French resistance hero and Holocaust survivor Stephane Hessel, whose 2010 manifesto "Time for Outrage" sold millions of copies and inspired protest movements worldwide, has died at the age of 95, his wife said Wednesday.
Hessel joined Charles de Gaulle in exile during World War II, was waterboarded by the Nazis, escaped hanging in concentration camps and took part in drafting the Universal Declaration of Human Rights in 1948.
The career diplomat was already celebrated as one of the last living heroes of the 20th century when, as a nonagenarian, he became the unlikely godfather of youth protest movements such as "Occupy Wall Street" and Spain's "Indignados".
Tributes poured in for Hessel, with French President Francois Hollande praising "the exceptional life" of a man he said was a symbol of human dignity and the United Nations celebrating a "monument" in the history of human rights.
"He died overnight," his wife Christiane Hessel-Chabry told AFP.
Born in Germany to a Jewish family which joined the Lutheran Church, Hessel's parents moved to France in 1924.
They served as the inspiration for the characters of Jules and Kathe in Henri-Pierre Roche's novel "Jules et Jim," which later was made into an iconic film by French director Francois Truffaut.
Hessel became French in 1937. After watching the Nazis invade France, he heeded De Gaulle's appeal and went to London where he became a leading resistance figure.
He was captured by the Gestapo, tortured and deported to the Buchenwald and Dora concentration camps, where he escaped hanging by switching identities with a prisoner who had died of typhus.
After the war, Hessel was involved in editing the Universal Declaration of Human Rights and became an indefatigable champion of social justice, human rights and the protection of the environment.
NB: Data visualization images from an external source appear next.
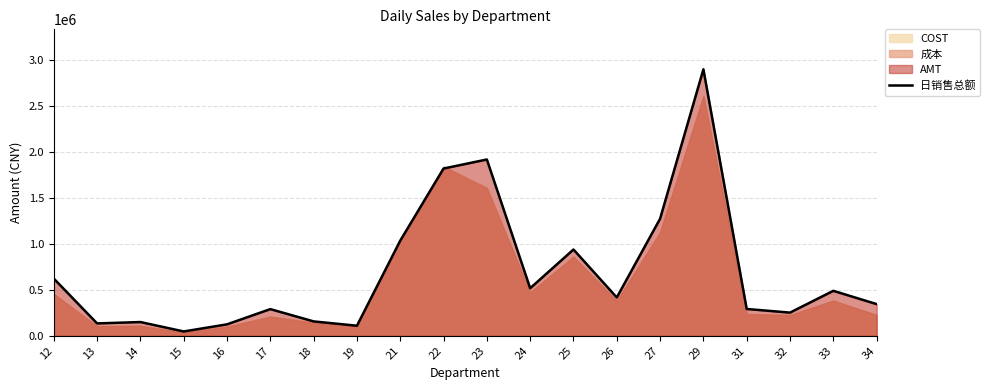

How many points are higher than both their immediate neighbors (excluding endpoints)?

6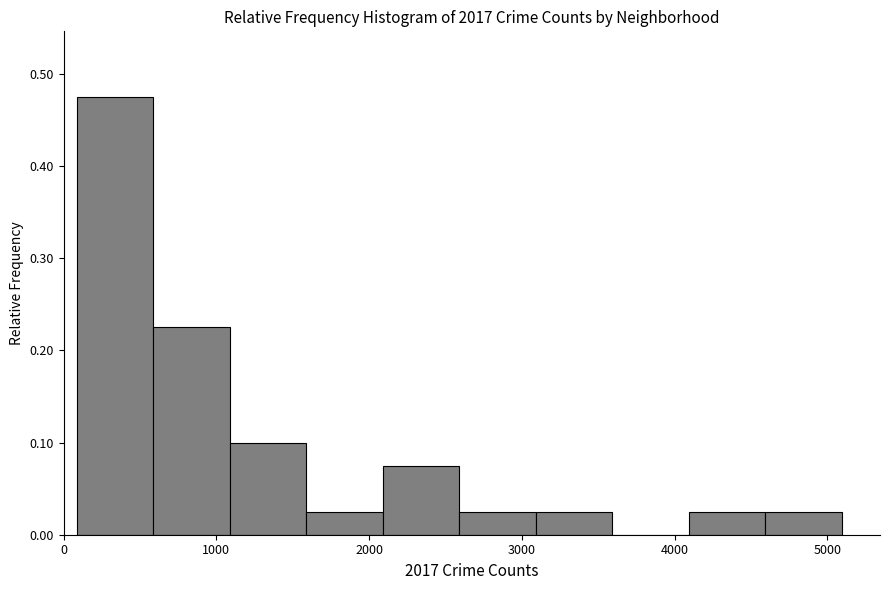

Reading left to right, transcribe this chart: for each bar, give the range it covers on the x-axis and its height. Neither the bar edges nor the heights are printed on the chart, so give them approximately, as read against the axes.

100 to 600: 0.48
600 to 1100: 0.23
1100 to 1600: 0.10
1600 to 2100: 0.03
2100 to 2600: 0.08
2600 to 3100: 0.03
3100 to 3600: 0.03
3600 to 4100: 0
4100 to 4600: 0.03
4600 to 5100: 0.03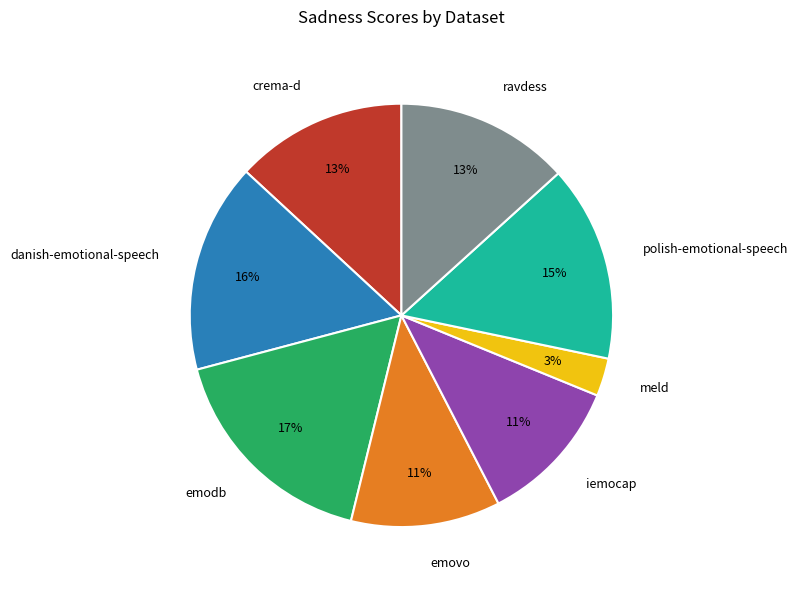

True or false: polish-emotional-speech accounts for 6% of the total.

False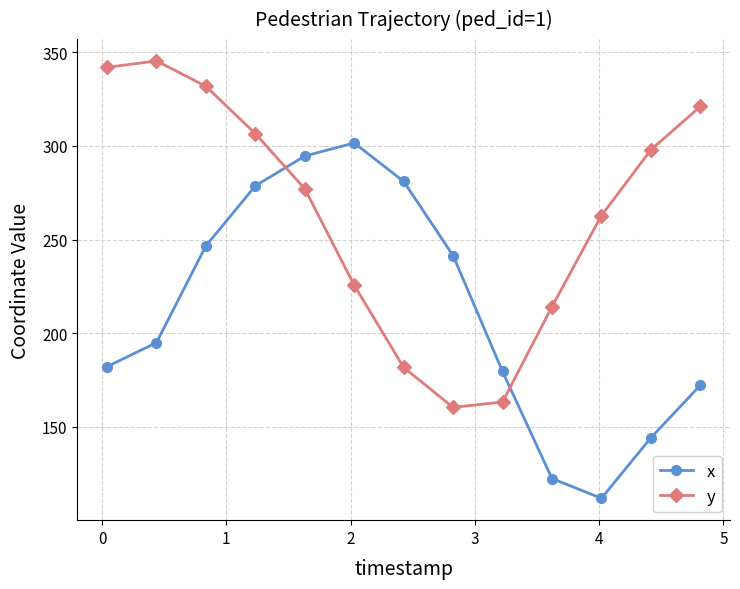

Is this an area chart (filled region under the line)?

No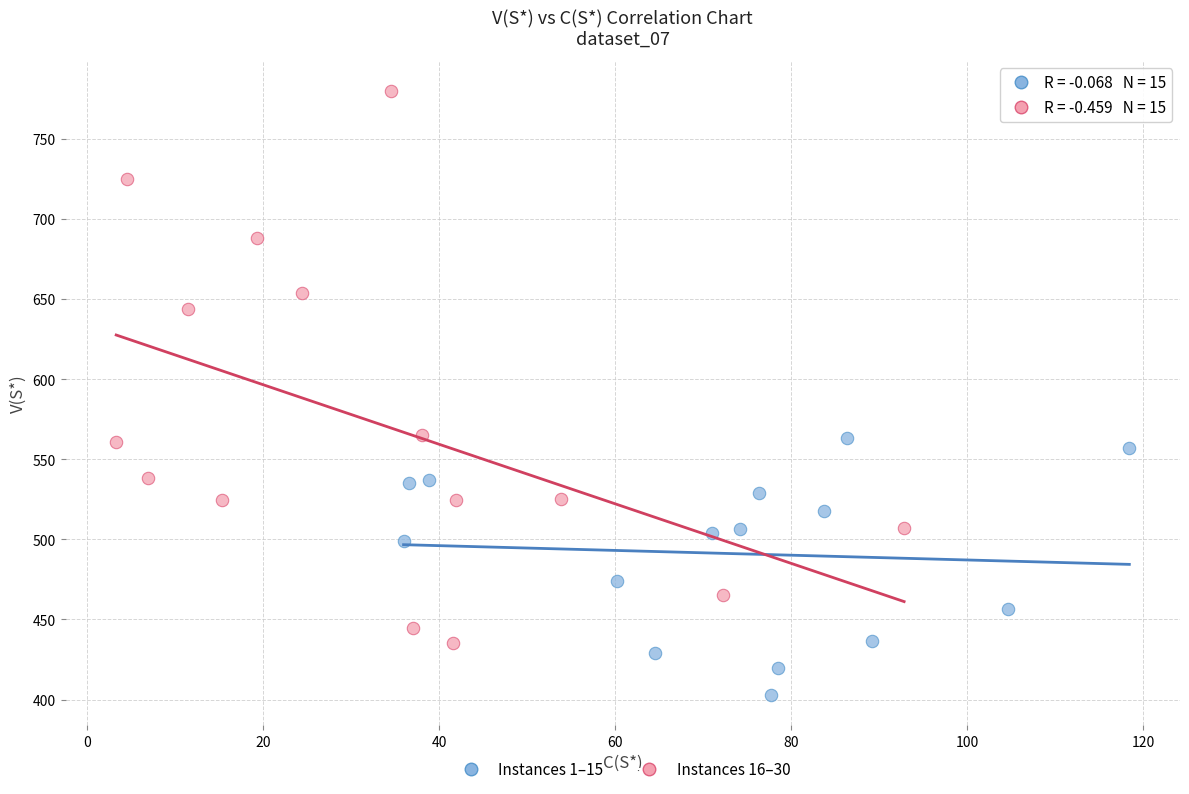

Which series reaches the maximum Y coordinate?

Instances 16–30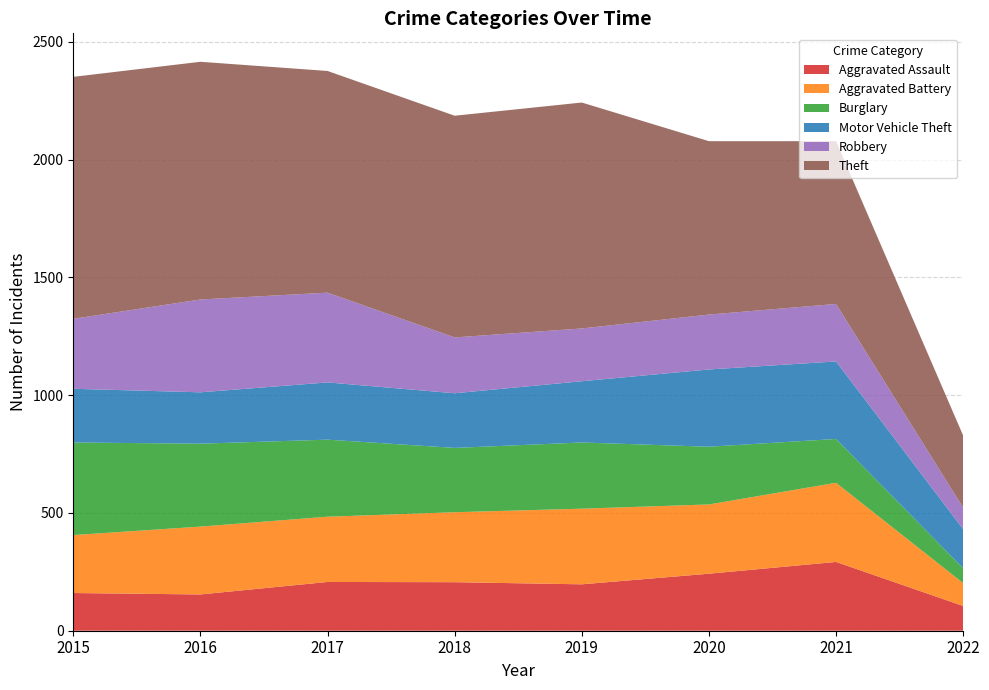

Reading left to right, list all the values displayed in this chart.

Aggravated Assault: 2015=160	2016=154	2017=207	2018=206	2019=197	2020=242	2021=292	2022=105
Aggravated Battery: 2015=246	2016=288	2017=277	2018=297	2019=321	2020=294	2021=336	2022=97
Burglary: 2015=393	2016=352	2017=327	2018=273	2019=281	2020=245	2021=186	2022=63
Motor Vehicle Theft: 2015=228	2016=218	2017=243	2018=232	2019=260	2020=328	2021=329	2022=166
Robbery: 2015=297	2016=394	2017=381	2018=237	2019=224	2020=233	2021=244	2022=91
Theft: 2015=1027	2016=1009	2017=941	2018=941	2019=959	2020=736	2021=691	2022=306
"Time for Outrage," his 32-page essay that sold more than 4.5 million copies in 35 countries, inspired the "Occupy Wall Street" movement which began in New York's financial district and spread to other countries.
It coincided with the Arab Spring revolutions which felled many long-serving dictators. Protests in Spain against corruption and bipartisan politics drew their name, the Indignants, from the Spanish title of Hessel's essay.
In the work, he said: "The reasons for outrage today may be less clear than during Nazi times. But look around and you will find them."
His reasons for personal outrage included the growing chasm between the haves and have-nots, France's treatment of its illegal immigrants and the abuse of the environment.
Hessel followed up his best-seller with another book "Get Involved" which focuses on saving the environment.
Speaking to AFP in March last year, Hessel said he was "astonished" by the success of "Time for Outrage," adding that it was probably due to the fact that it came at a "historic moment" when "societies were lost and were seeking ways on how to come out and looking for a sense of human adventure."
Hollande said Hessel's life "was devoted to defending human dignity," adding: "He left us with an important lesson -- that of not resigning oneself to any injustice."
"Mr. Hessel was a monumental figure of human rights," said Poland's ambassador Remigiusz Henczel, chairman of the UN Human Rights Council. "His life will continue to inspire our work."
Hessel served as a diplomat in Vietnam and Algeria and had been made ambassador for life.
His last published work came out in 2012. Called:"Declare Peace! For a Progress of the Spirit," it comprises interviews with the Tibetan spiritual leader, the Dalai Lama.